Former Perth Glory midfielder Rostyn Griffiths goes 1v1 to the PFA to discuss last season with Dutch club Roda JC, the ups and downs of trying forge a career in Europe and why he is not yet ready to return to the A-League.

PFA: After the 2014/15 season with the Glory you made the decision to try your luck again Europe. After having previously played for Blackburn Rovers was that something that you had been eager to do for a while?

RG: Ever since I had left China I knew I had wanted to go back to Europe at some point, it was just a matter of finding the right time. The whole time I was at Perth I was thinking in the back of my mind ‘I need to get back to Europe.’ The reason I wanted to go back was that I wanted to see it I could play at that level.

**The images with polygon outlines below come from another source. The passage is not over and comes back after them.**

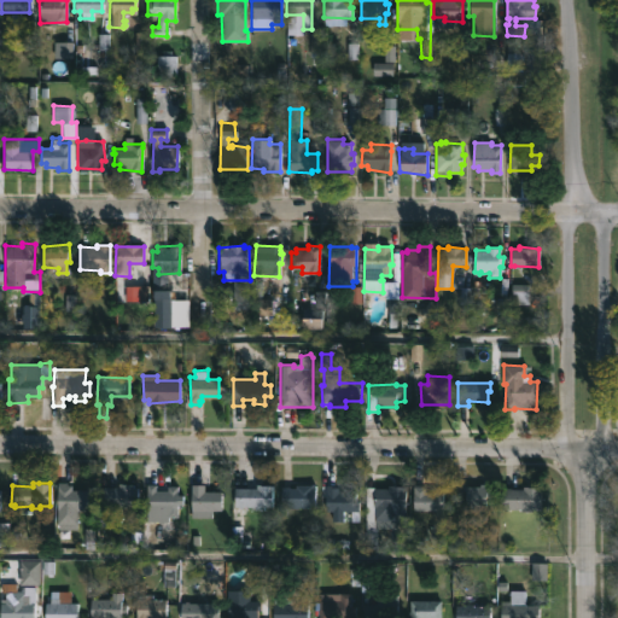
[(66,484),(71,484),(71,490),(91,491),(91,509),(77,509),(77,529),(58,529),(58,523),(57,523),(58,483),(66,483),(66,484)]
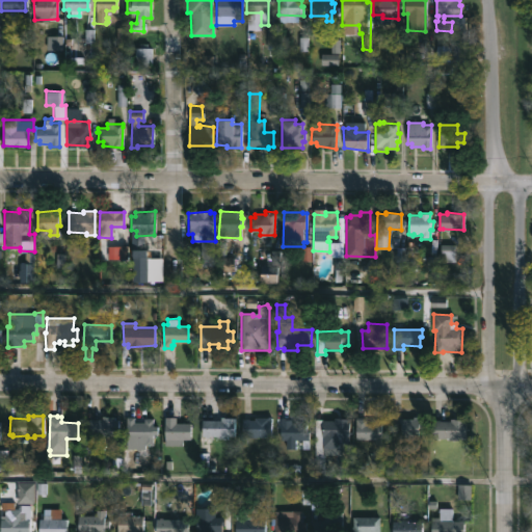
[(106,416),(115,417),(115,419),(117,419),(118,431),(115,431),(115,434),(103,433),(103,437),(88,437),(88,419),(102,420),(102,416),(106,416)]
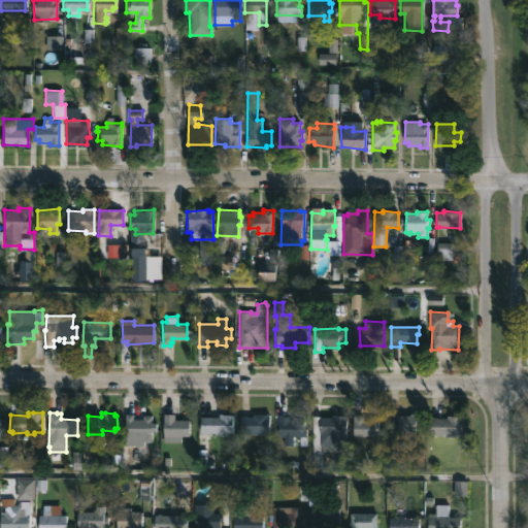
[(133,415),(133,419),(143,419),(143,416),(152,416),(152,423),(156,423),(156,431),(152,431),(152,441),(144,441),(144,446),(138,446),(138,448),(125,446),(125,414),(133,414),(133,415)]
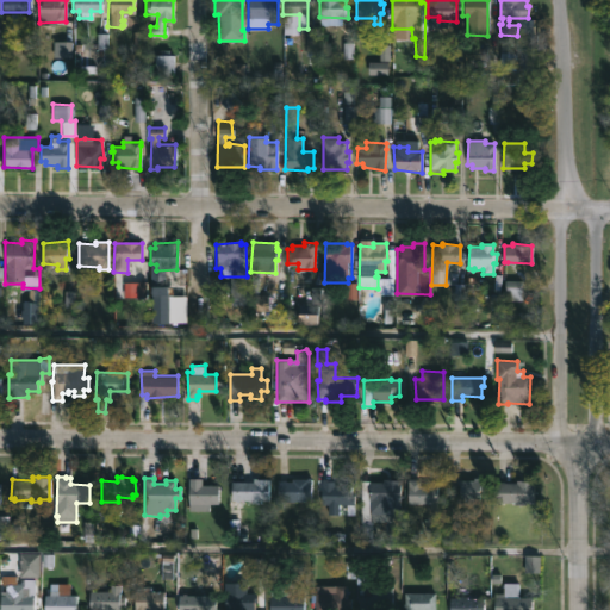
[(203,478),(203,485),(218,485),(218,503),(209,503),(209,511),(188,511),(188,478),(203,478)]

I had played in England and was looking for a different challenge and when the option to go to Roda came up it was too hard to turn down.

PFA: Before you joined Roda, you were on trial for a number of weeks in England with Birmingham City. A lot players may not have experienced what it is like to turn up to a club on the other side of the world eager to impress, can you give us an insight into it?

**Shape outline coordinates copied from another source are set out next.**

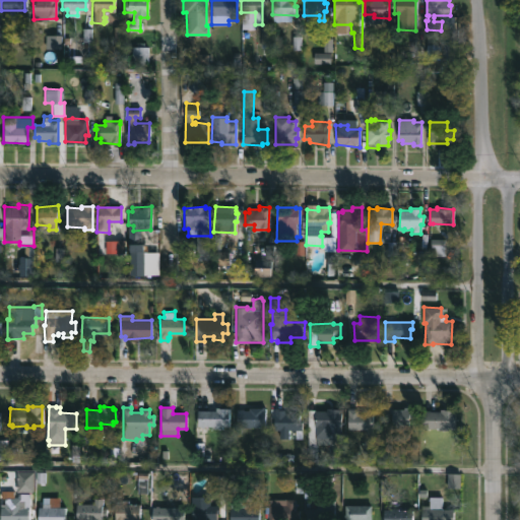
[(219,407),(229,407),(229,426),(212,428),(212,426),(199,428),(199,426),(197,426),(197,410),(215,410),(215,407),(219,407)]
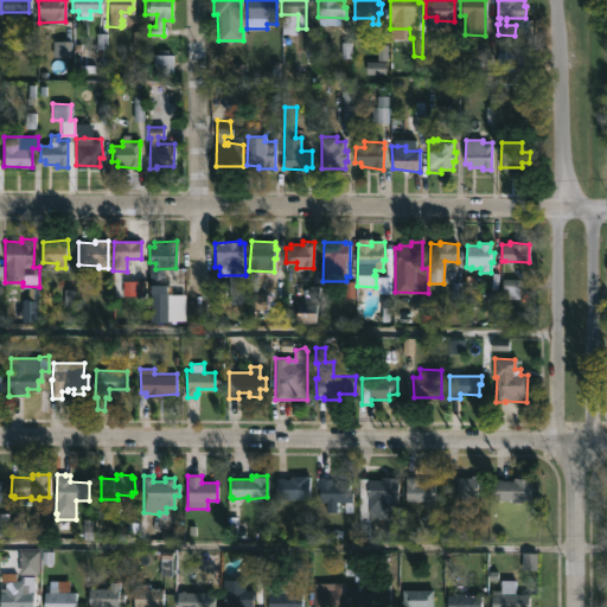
[(305,475),(308,475),(308,499),(280,499),(280,508),(273,508),(273,498),(276,498),(276,478),(289,479),(289,475),(305,475)]
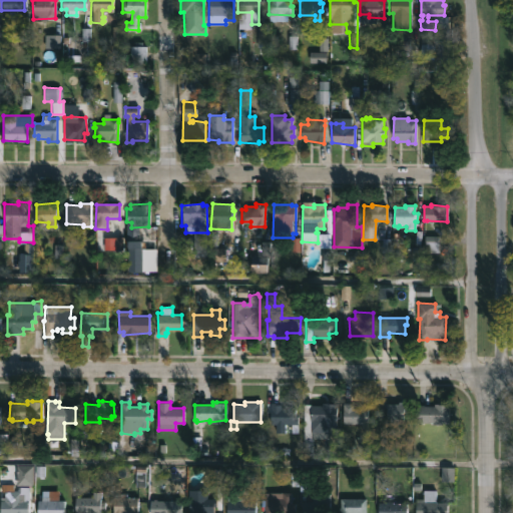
[(328,402),(337,403),(337,422),(325,422),(325,439),(312,439),(311,452),(303,452),(304,404),(322,405),(322,402),(328,402)]
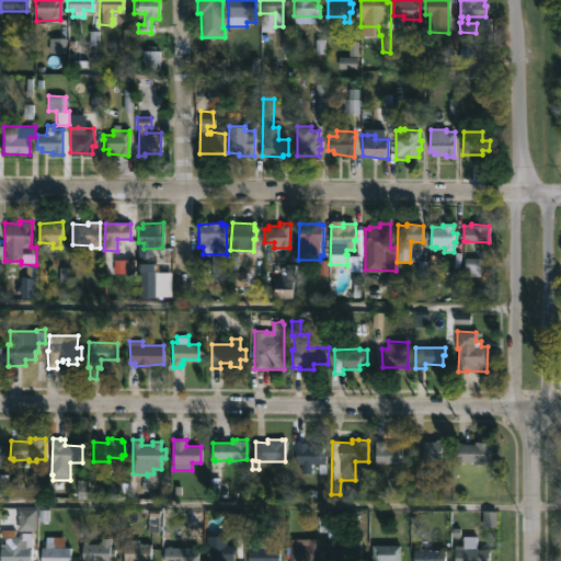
[(444,439),(444,441),(448,441),(448,454),(441,454),(442,459),(423,460),(423,442),(444,439)]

RG: It was more daunting than it should have been for me. Birmingham is a big club in Britian and I was a bit overawed with the big training ground, security guards and then you are trying to find the manager and make sure everything is ok. The football was so fast. The first few days I was thinking ‘I am going to struggle’ but then you get used to it after a few days.

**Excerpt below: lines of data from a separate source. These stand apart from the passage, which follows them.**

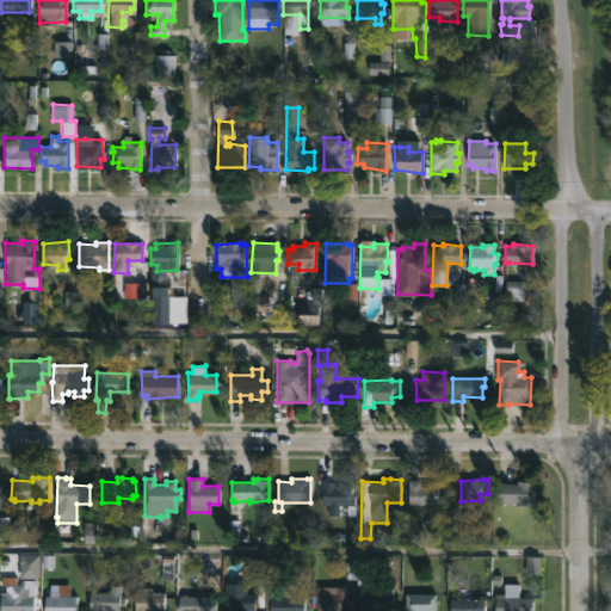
[(438,487),(437,505),(408,504),(409,480),(421,481),(421,486),(438,487)]
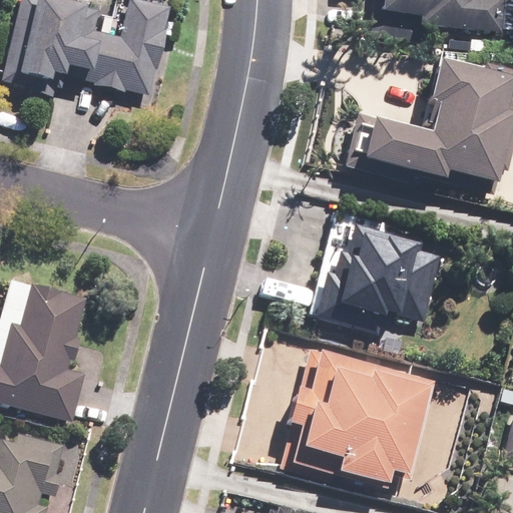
[(57,78),(149,101),(172,8),(140,0),(131,0),(122,39),(100,33),(97,43),(83,40),(90,11),(68,5),(69,0),(49,0),(49,1),(46,0),(24,0),(4,83),(28,90),(27,94),(52,100),(57,78)]
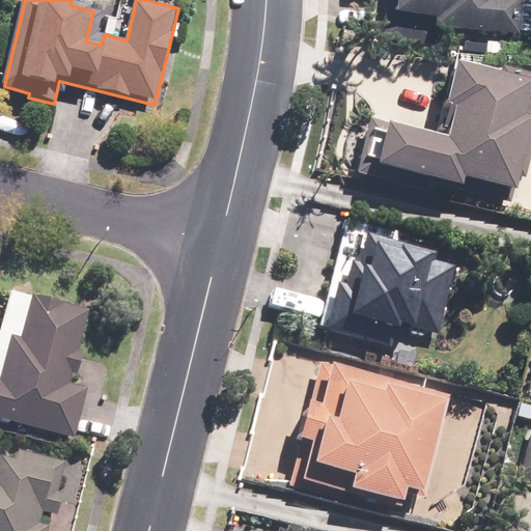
[(385,0),(382,40),(432,46),(435,25),(518,33),(520,0),(385,0)]
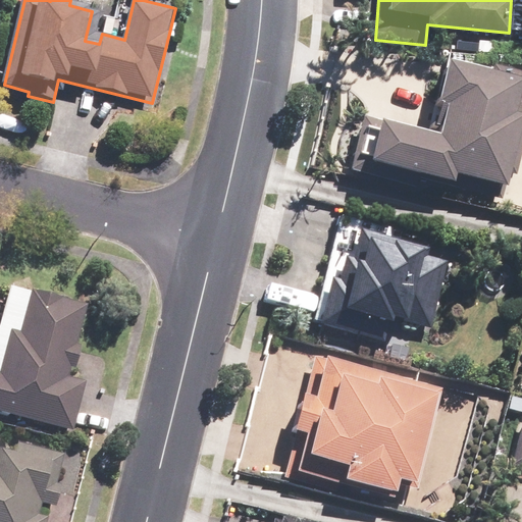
[(365,113),(350,168),(417,187),(420,173),(455,183),(457,174),(506,188),(521,129),(521,112),(517,111),(521,92),(521,70),(496,63),(493,71),(452,59),(440,101),(447,102),(437,134),(365,113)]
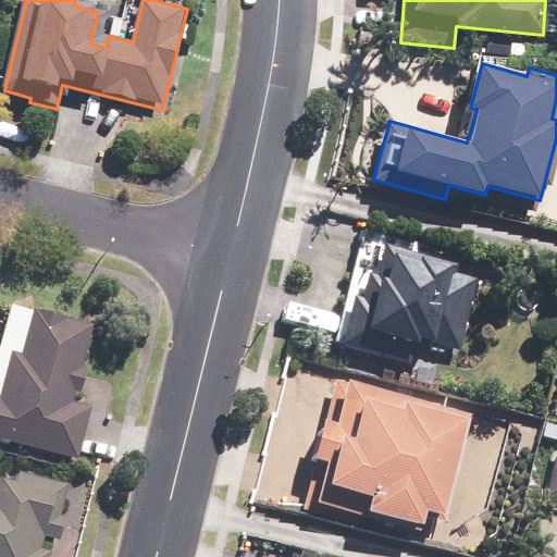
[(459,354),(477,279),(455,273),(458,261),(385,244),(378,275),(368,273),(362,298),(354,296),(342,347),(411,363),(416,343),(459,354)]
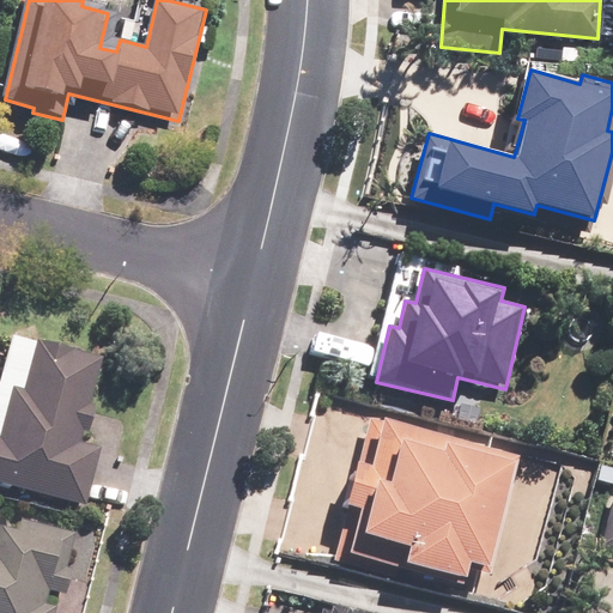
[(0,481),(85,503),(99,447),(79,442),(82,431),(89,432),(96,406),(89,404),(101,356),(11,333),(0,374),(0,481)]
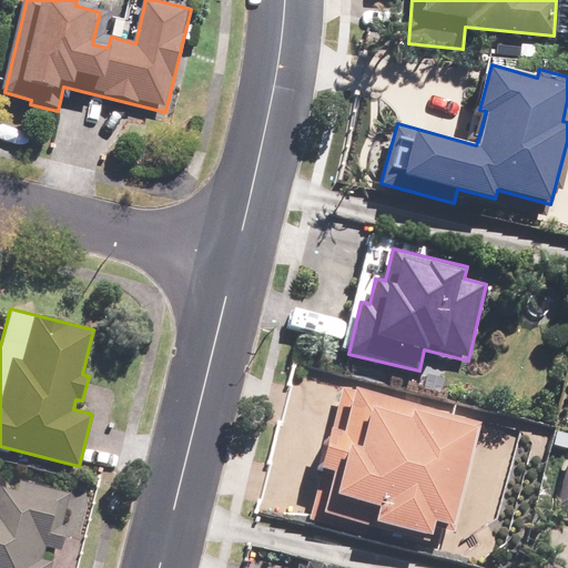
[(454,526),(480,416),(356,386),(355,391),(341,387),(308,523),(364,535),(366,525),(430,540),(435,520),(454,526)]
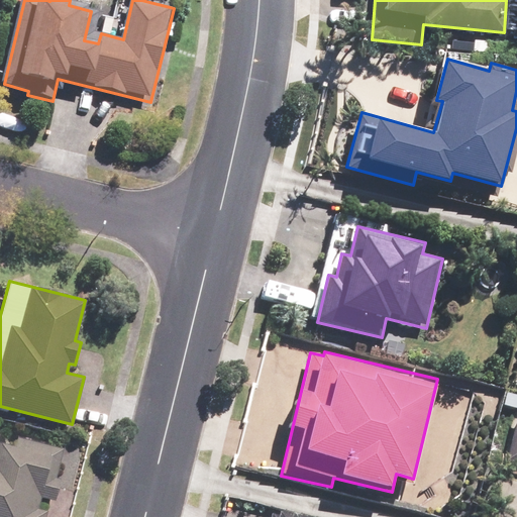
[(516,418),(507,460),(516,462),(516,418)]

PFA: During your time on trial the offer came in from Roda, was it a pretty straight forward decision to accept it?

RG: Initially I wanted to be outside the UK having played there before, but early on I had no contacts outside of the UK and that is why I went on trial at Birmingham and while I was there I was really enjoying it, but when you get a concrete offer you kind of have to take it. I made the right decision and I really enjoyed life on and off the pitch in the Netherlands.

PFA: Players often speak about the settling in period into a new country and club, but how did you adjust early on?

RG: The Dutch speak really good English so away from football it wasn’t too bad, but often in team meetings it was in Dutch so you were getting everything second hand and that made it frustrating, especially if you wanted to be more imposing and communicate with other players. Secondly it was a very different style of football. In the Netherlands it’s a very technical game and perhaps not as hard working and physical, and a big part of my game was physicality and that got me into a bit of trouble every week early on and I had to change my game. Apart from that it was a pretty easy country to adapt to.
PFA: Your secured a starting spot straight away and were a key part in the club’s early success, did it surprise you how quickly you did that?

RG: When you are footballer you try to not over think it and try to just do your job. As soon as I was there I realised I had something to give to that team, I was a different style of player and I was bit more experienced than most in the team. We were successful straight off the bat and beat some big teams and that helped. Maybe me playing straight away shocked some people early on back home but I was pretty confident I would.

PFA: Some injuries and some new recruits in the January transfer window put a halt to your season from a personal perspective. How did you cope with the disappointment of being out of the team?

RG: It was really difficult especially after such a good start. I think the politics of football started to play a part in me not playing so much as I was on a one year deal and they brought in some new players in January that were going to be there for longer and that was frustrating because the team was not doing well either and I thought I should have been playing.

PFA: You made the decision to depart just before the end of the season, why did you feel that was the right decision to make?

RG: The decision to leave was pretty easy for me. I am not a kid anymore and the club was going in a direction which I was not keen to follow. I don’t want to waste time not playing, I want to play at a club that shares my ambition and also one that values me and it became clear those two things were not the case. It left a sour taste because of how well it started but these things happen in football and I have no ill feeling towards the club I just didn’t have time to waste.

PFA: Did last season reinforce just how difficult it is be successful in Europe?

RG: As soon as you turn up you realise there is a squad of 30 or 40 players and they have four or five players in every position and that is very different to the squad sizes in the A-League. The early part I think is the easy part because it is exciting and you are running on adrenaline but after six months or so it becomes much harder. It was easier for me because I had done it before with Blackburn but for young players coming over for the first time it is really tough. I have a lot of respect for players that have played overseas for a long time because it is not easy on and off the pitch. In Australia it can be very different because things are much more familiar.

PFA: You are off contract now, what are your plans for next season?

RG: One thing I was pleased with was that last year with Roda let me know what level I am at, so I feel more content, but I would like to stay away from Australia for a bit longer and experience playing in different countries. I feel I get the best out of myself when I am out of my comfort zone so hopefully I can get it all resolved in the next couple of weeks.

Each week the PFA will go 1v1 with a current or former member to gain insight into the lives of footballers on and off the pitch.